Use a single multiple MQTT-IN node and filter out the required MQTT messages afterward
Use multiple MQTT-IN nodes
I am inclined to think that using a single MQTT-In node is more resource efficient, but a lot of nodes downstream will be kept busy by filtering out unwanted MQTT messages.
I prefer the multiple MQTT-IN nodes because it makes the whole flow tidier and easy to manage.
I am not sure about @bakman2's comment in that post. I thought that there would only be one connection to the broker for each MQTT config node, so if multiple MQTT nodes share the same server config node there would be only one connection, with multiple subscriptions.
@GammaKappa do whatever you prefer, don't worry about efficiency unless you are handling thousands of messages per second. I prefer to use multiple MQTT nodes as it keeps the flows simpler. The simpler the flow the easier it is to understand and the less likely there are to be bugs.
I don't think that is correct. I think there is only one connection for each mqtt server config node. In both cases there will be just one of those.
Easy enough to check with your broker, add more MQTT In nodes than you are allowed connections and see what happens. Make sure they all use the same server config node.
In fact I believe I can see that I am correct. On one of my PIs I have mosquitto installed as a local broker. When I look in config nodes I can see the mqtt config node
which tells me that I have 105 MQTT nodes using the broker.

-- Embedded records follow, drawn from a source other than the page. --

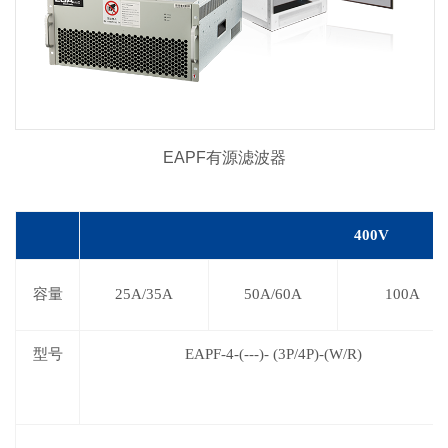
EAPF有源滤波器
400V
容量
25A/35A
50A/60A
100A
型号
EAPF-4-(
---
)- (3P/4P)-(W/R)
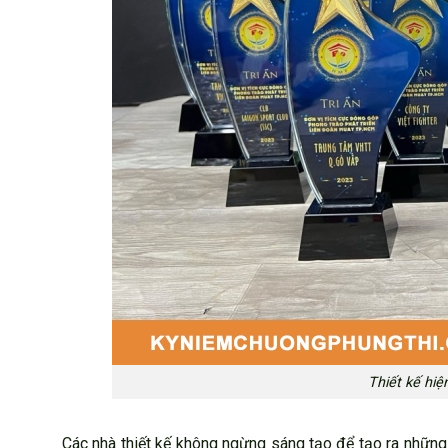
Thiết kế hiệ
Các nhà thiết kế không ngừng sáng tạo để tạo ra nhữn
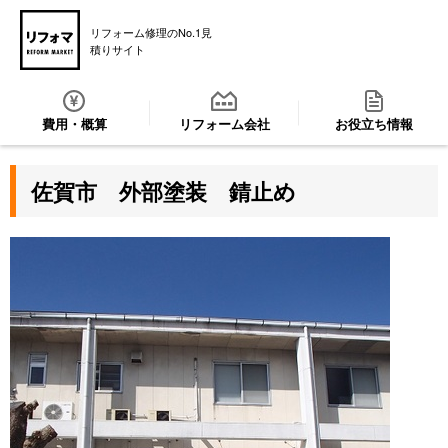
リフォーム修理のNo.1見
積りサイト
費用・概算
リフォーム会社
お役立ち情報
佐賀市 外部塗装 錆止め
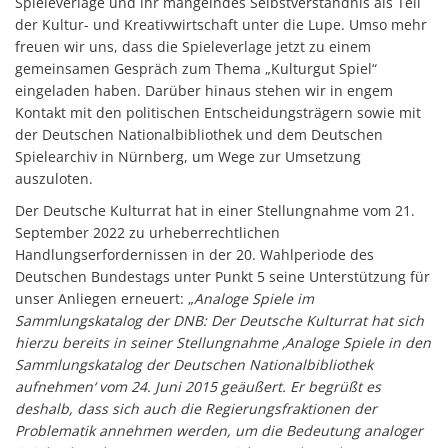
Spieleverlage und ihr mangelndes Selbstverständnis als Teil
der Kultur- und Kreativwirtschaft unter die Lupe. Umso mehr
freuen wir uns, dass die Spieleverlage jetzt zu einem
gemeinsamen Gespräch zum Thema „Kulturgut Spiel“
eingeladen haben. Darüber hinaus stehen wir in engem
Kontakt mit den politischen Entscheidungsträgern sowie mit
der Deutschen Nationalbibliothek und dem Deutschen
Spielearchiv in Nürnberg, um Wege zur Umsetzung
auszuloten.
Der Deutsche Kulturrat hat in einer Stellungnahme vom 21.
September 2022 zu urheberrechtlichen
Handlungserfordernissen in der 20. Wahlperiode des
Deutschen Bundestags unter Punkt 5 seine Unterstützung für
unser Anliegen erneuert: „
Analoge Spiele im
Sammlungskatalog der DNB: Der Deutsche Kulturrat hat sich
hierzu bereits in seiner Stellungnahme ‚Analoge Spiele in den
Sammlungskatalog der Deutschen Nationalbibliothek
aufnehmen‘ vom 24. Juni 2015 geäußert. Er begrüßt es
deshalb, dass sich auch die Regierungsfraktionen der
Problematik annehmen werden, um die Bedeutung analoger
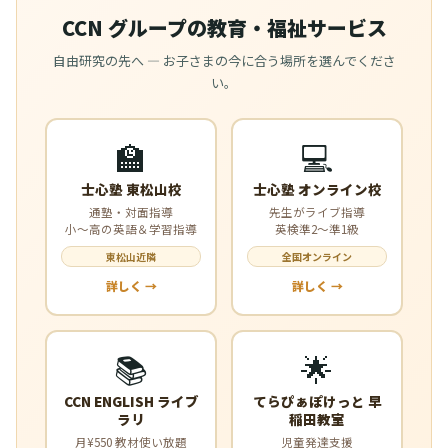
CCN グループの教育・福祉サービス
自由研究の先へ — お子さまの今に合う場所を選んでくださ
い。
🏫
💻
士心塾 東松山校
士心塾 オンライン校
通塾・対面指導
先生がライブ指導
小〜高の英語＆学習指導
英検準2〜準1級
東松山近隣
全国オンライン
詳しく →
詳しく →
📚
🌟
CCN ENGLISH ライブ
てらぴぁぽけっと 早
ラリ
稲田教室
月¥550 教材使い放題
児童発達支援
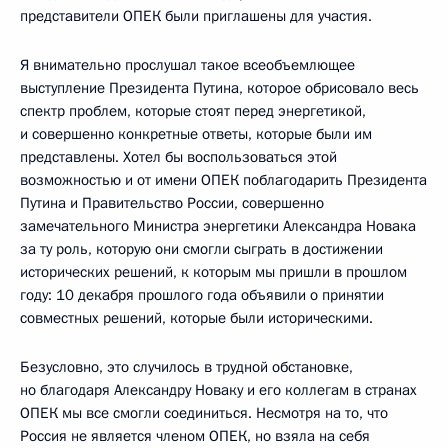
представители ОПЕК были приглашены для участия.
Я внимательно прослушал такое всеобъемлющее
выступление Президента Путина, которое обрисовало весь
спектр проблем, которые стоят перед энергетикой,
и совершенно конкретные ответы, которые были им
представлены. Хотел бы воспользоваться этой
возможностью и от имени ОПЕК поблагодарить Президента
Путина и Правительство России, совершенно
замечательного Министра энергетики Александра Новака
за ту роль, которую они смогли сыграть в достижении
исторических решений, к которым мы пришли в прошлом
году: 10 декабря прошлого года объявили о принятии
совместных решений, которые были историческими.
Безусловно, это случилось в трудной обстановке,
но благодаря Александру Новаку и его коллегам в странах
ОПЕК мы все смогли соединиться. Несмотря на то, что
Россия не является членом ОПЕК, но взяла на себя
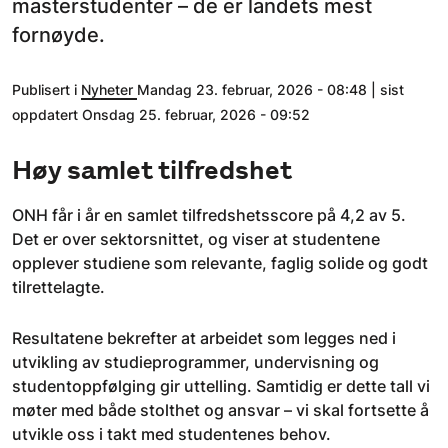
masterstudenter – de er landets mest
fornøyde.
Publisert i
Nyheter
Mandag 23. februar, 2026 - 08:48 | sist
oppdatert Onsdag 25. februar, 2026 - 09:52
Høy samlet tilfredshet
ONH får i år en samlet tilfredshetsscore på 4,2 av 5.
Det er over sektorsnittet, og viser at studentene
opplever studiene som relevante, faglig solide og godt
tilrettelagte.
Resultatene bekrefter at arbeidet som legges ned i
utvikling av studieprogrammer, undervisning og
studentoppfølging gir uttelling. Samtidig er dette tall vi
møter med både stolthet og ansvar – vi skal fortsette å
utvikle oss i takt med studentenes behov.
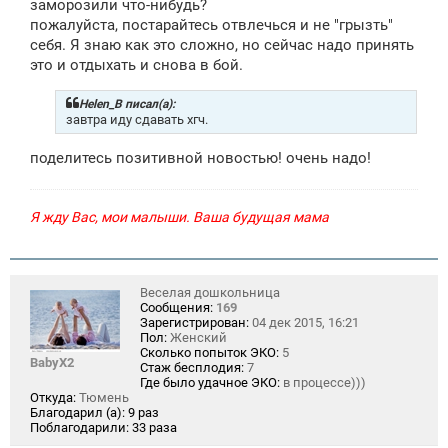
заморозили что-нибудь?
пожалуйста, постарайтесь отвлечься и не "грызть"
себя. Я знаю как это сложно, но сейчас надо принять
это и отдыхать и снова в бой.
Helen_B писал(а):
завтра иду сдавать хгч.
поделитесь позитивной новостью! очень надо!
Я жду Вас, мои малыши. Ваша будущая мама
Веселая дошкольница
Сообщения:
169
Зарегистрирован:
04 дек 2015, 16:21
Пол:
Женский
Сколько попыток ЭКО:
5
BabyX2
Стаж бесплодия:
7
Где было удачное ЭКО:
в процессе)))
Откуда:
Тюмень
Благодарил (а):
9 раз
Поблагодарили:
33 раза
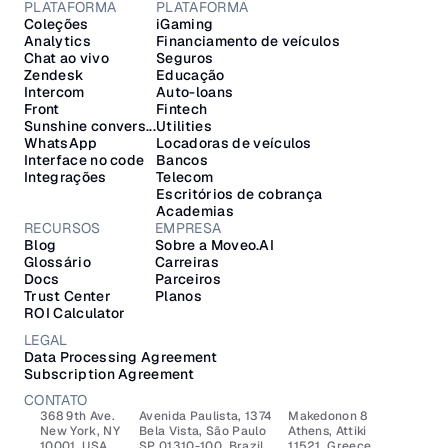
PLATAFORMA
PLATAFORMA
Coleções
iGaming
Analytics
Financiamento de veículos
Chat ao vivo
Seguros
Zendesk
Educação
Intercom
Auto-loans
Front
Fintech
Sunshine convers...
Utilities
WhatsApp
Locadoras de veículos
Interface no code
Bancos
Integrações
Telecom
Escritórios de cobrança
Academias
RECURSOS
EMPRESA
Blog
Sobre a Moveo.AI
Glossário
Carreiras
Docs
Parceiros
Trust Center
Planos
ROI Calculator
LEGAL
Data Processing Agreement
Subscription Agreement
CONTATO
368 9th Ave.
Avenida Paulista, 1374
Makedonon 8 
New York, NY 
Bela Vista, São Paulo
Athens, Attiki 
10001, USA
SP 01310-100, Brazil
11521, Greece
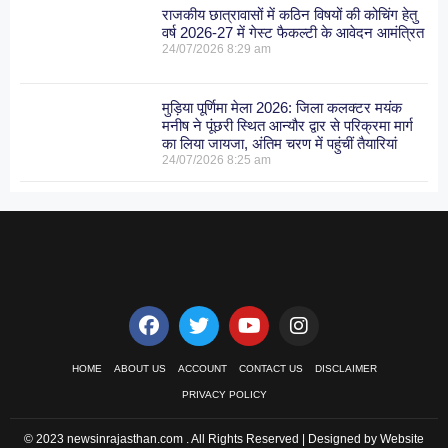
राजकीय छात्रावासों में कठिन विषयों की कोचिंग हेतु
वर्ष 2026-27 में गेस्ट फैकल्टी के आवेदन आमंत्रित
24/07/2026
8:29 am
मुड़िया पूर्णिमा मेला 2026: जिला कलक्टर मयंक
मनीष ने पूंछरी स्थित आन्यौर द्वार से परिक्रमा मार्ग
का लिया जायजा, अंतिम चरण में पहुंचीं तैयारियां
24/07/2026
8:25 am
HOME
ABOUT US
ACCOUNT
CONTACT US
DISCLAIMER
PRIVACY POLICY
© 2023 newsinrajasthan.com . All Rights Reserved | Designed by Website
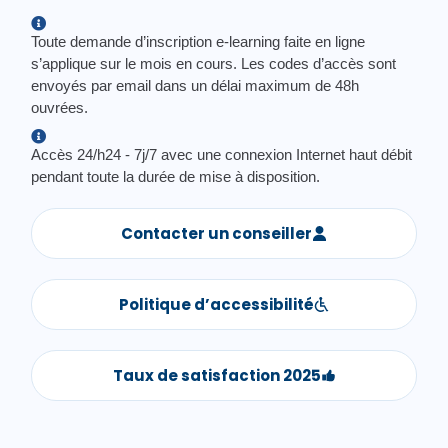
Toute demande d’inscription e-learning faite en ligne
s’applique sur le mois en cours. Les codes d’accès sont
envoyés par email dans un délai maximum de 48h
ouvrées.
Accès 24/h24 - 7j/7 avec une connexion Internet haut débit
pendant toute la durée de mise à disposition.
Contacter un conseiller
Politique d’accessibilité
Taux de satisfaction 2025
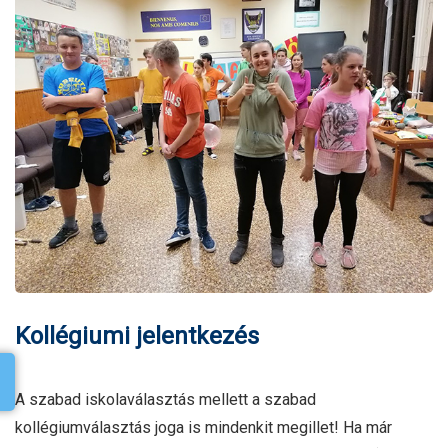
Kollé­giumi jelent­kezés
A szabad iskolaválasztás mellett a szabad
kollégiumválasztás joga is mindenkit megillet! Ha már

When I look in the node-red startup log I can see that there is just one connection initiated to the broker
Dec 28 11:17:36 owl2 Node-RED[433]: 28 Dec 11:17:36 - [info] [mqtt-broker:3f2f21cc.26840e] Connected to broker: owl2@mqtt://localhost:1883
Well since you cannot have 2 MQTT clients with the same name, and those 105 nodes are all using the same client name set in the config, there must only be 1 connection to the broker.
Just to make sure - netstat output
tcp 0 0 localhost:1883 localhost:37880 ESTABLISHED 584/mosquitto
First, thank you all for your helpful comments here. I am in the process of moving my system over to pure MQTT, and this has become relevant very quickly.
For anyone else who finds this thread via search, I would like to make the case for using just one In and one Out.
What happens if you have to change brokers?
Both In and Out nodes let you choose brokers, sure, but editing two nodes to switch to a new config has to be vaaaaastly less effort than editing 60+ individual nodes to the new config. Although I guess you could edit the old MQTT config with the new info as a workaround, now that I think about it.
In any case, what I'm doing is somewhere in the middle. I use a single MQTT-in node per flow, because I use wildcards to make sure I'll only be looking at, for example, messages that have "fan" in the topic somewhere, then I stick a link-out node after it.
I pipe that all over the flow using link-in nodes for each place that needs to subscribe to relevant MQTT topics.
For publishing, though, I have a single MQTT-OUT node for all flows that has a Link-in on it, so that everything can use it.
Keeps things clean (for me) so far. I'm sure there's better ways of doing it; that's just where I am.